I love 5+ why's. I find it to be a fantastic tool in many situations. Unfortunately, when leadership does not reward a culture of learning, Five Why's can become conflated with root cause analysis and just become a directed inquiry for reaching a politically expedient cause. The bigger the fuck up, the more it needs an impartial NTSB-like focus on learning and sharing to avoid them in the future.
Fwiw, if I were your manager performing a root cause analysis, I'd mostly expect my team to be identifying contributing factors within their domain, and then we'd collate and analyze the factors with other respective teams to drill down to the root causes. I'd also have kicked back a doc that was mostly about blaming the other team.
The excellent thing I learned about 5 whys is that not only is it not really just 5, as you allude to with “5+”, but it’s also a *tree* instead of a linear list. Often a why will lead to more than one answer, and you really have to follow all branches to completion. The leaf nodes are where the changes are necessary. Rather than identifying one single thing that could have prevented the incident, you often identify many things that make the system more robust, any one of which would have prevented the incident in question.
> I'd also have kicked back a doc that was mostly about blaming the other team.
Agreed. If the test team messed up, then you need to answer the "why" your team didn't verify that the testing had actually been done. (And also why the team hadn't verified that the tool they'd sent to testing was even minimally functional to begin with.)
Five whys are necessarily scoped to a set of people responsible. For things that happen outside that scope, the whys become about selection and verification.
Validating that the build you produced works at all should be done by you, but there's also a whole team whose job it was to validate it; would you advocate for another team to test the testing teams tests?
And more to the point, how do you write a 5 why's that explains how you'd typo'd a flag to turn a feature on, and another team validated that the feature worked?

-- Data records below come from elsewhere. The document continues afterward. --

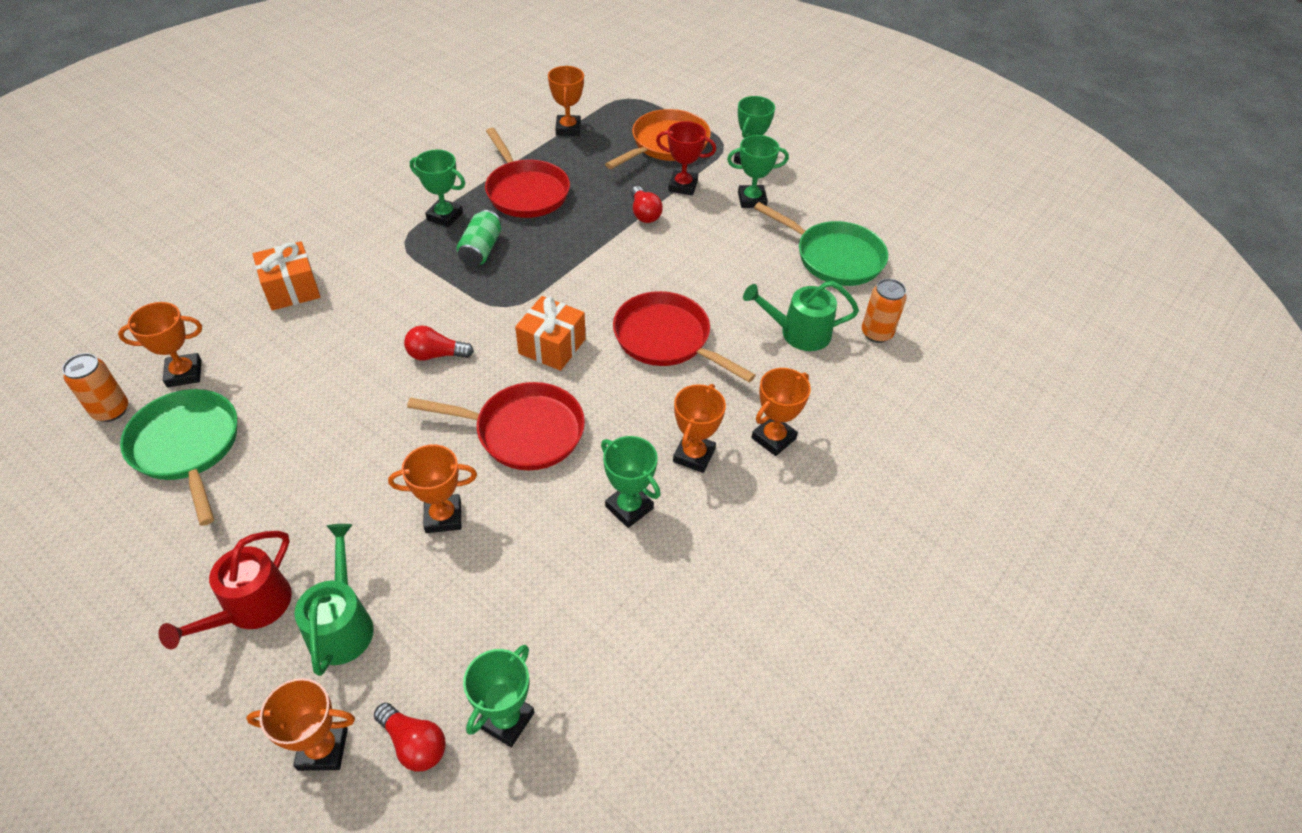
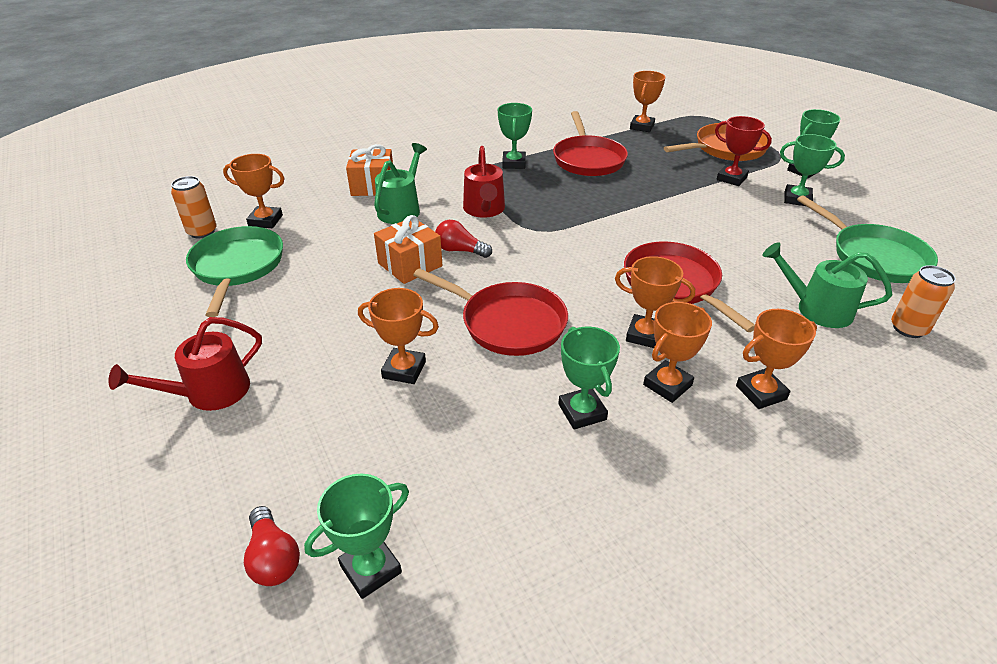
camera: 25 degrees right, 10 degrees down
orange trophy [246,678,355,771] -> orange trophy moved to [615,256,695,348]
green watering can [294,524,374,676] -> green watering can moved to [374,143,427,224]
green trophy [410,149,465,227] -> green trophy turned 45 degrees clockwise [498,103,532,169]
green can [456,210,501,266] -> none
orange gift [515,296,586,371] -> orange gift moved to [374,215,443,284]
red light bulb [631,186,663,223] -> none
none -> red watering can [463,146,505,218]

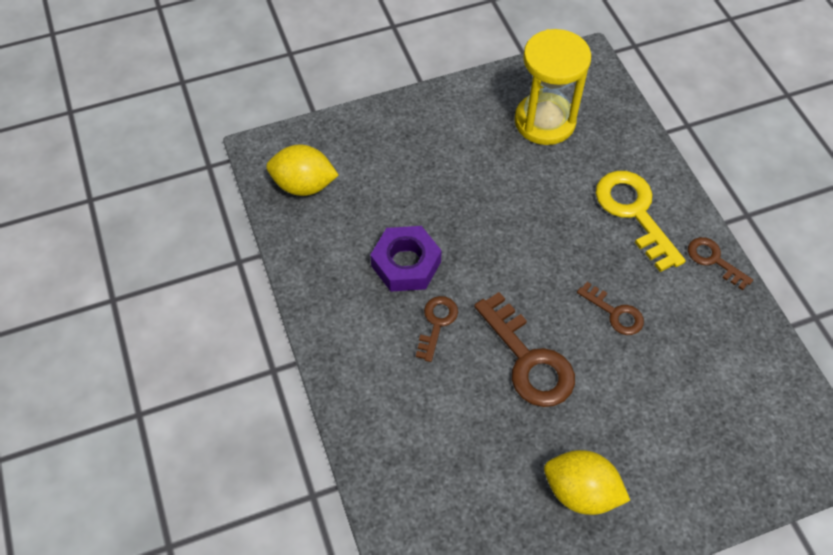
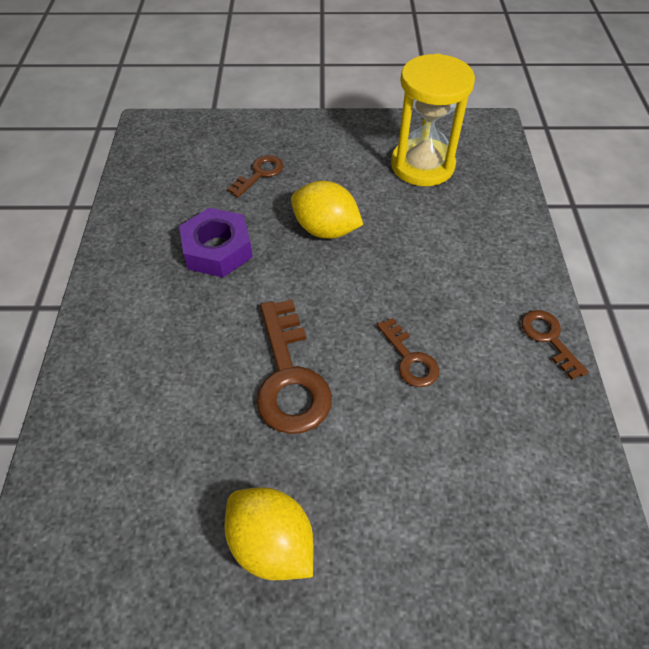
camera: 20 degrees right, 5 degrees down
yellow lemon [266,144,339,196] -> yellow lemon moved to [291,181,363,239]
brown key [416,296,458,362] -> brown key moved to [227,155,284,197]
yellow key [596,171,686,272] -> none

> how do you write a 5 why's that explains how you'd typo'd a flag
Seriously? Even without knowing any context, there’s a handful of universal best practices that had to Swiss cheese fail for this to even get handed off to devtest…
- Why are you adding/changing feature flag changes the day before handoff? Is there process for development freeze before handoff, e.g. only showstopper changes are made after freeze? Yes but aales asked for it so they could demo at a conference. Why don’t we have special build/deployment pipeline for experimental features that our sales / marketing engineers are asking for?
- Was it tested be developer before pushing? Yes - why did succeed at that point and fail in prod? Environment was different. Why do we not have dev environment that matches prod? Money? Time? Politics?
- Was it code reviewed? Did it get an actual review, or rubber stamped? Reviewed, but skimmed important parts only — Why was it not reviewed more carefully? Not enough time — why is there not enough time to do code reviews?
Oh, the feature flag name used underscore instead of hyphen — why did this not get flagged by style checker? Oh, so there’s no clear style conventions for feature flags and each team does their own thing…? Interesting…
Curious, do your 5 why's actually look like this, kind of stream-of-consciousness? Because I love this! Our org's 5 why's are always a linear 5 steps back that end at THE ROOT CAUSE. And those are the good ones. Others are just a list of five things that happened before or during the incident.
I've always pushed to get rid of this section of the postmortem template, or rename it, or something, because framing everything into five linear steps is never accurate, and having it be part of the template robs us of any deeper analysis or discussion because that would be redundant. But, it's hard to win against tradition and "best practices".
Just saying, once you find out the testing team is unreliable, you make sure there's a form of evidence it actually got tested, that someone on your team reviews before signing off.
It doesn't take a whole team. There are lots of mechanisms to produce that evidence. This is just how it works. If two checks aren't sufficient, it becomes three. Or four. Until problems stop making it through.
I think that's the point. If you have an incompetent team or team member the number of checks around them can grow astronomically and still you will have problems. At a certain point the systemic problem can become "the system is unwilling to replace this person/team with a competent one".
(That said, this is only in the case of persistent problems. Everyone can be inattentive some of the time, and a sensible quality system can be very helpful here. It's when the system tries to be a replacement for actually knowing what you're doing that things go off the rails)
Fwiw, if I were your manager performing a root cause analysis, I'd mostly expect my team to be identifying contributing factors within their domain, and then we'd collate and analyze the factors with other respective teams to drill down to the root causes. I'd also have kicked back a doc that was mostly about blaming the other team.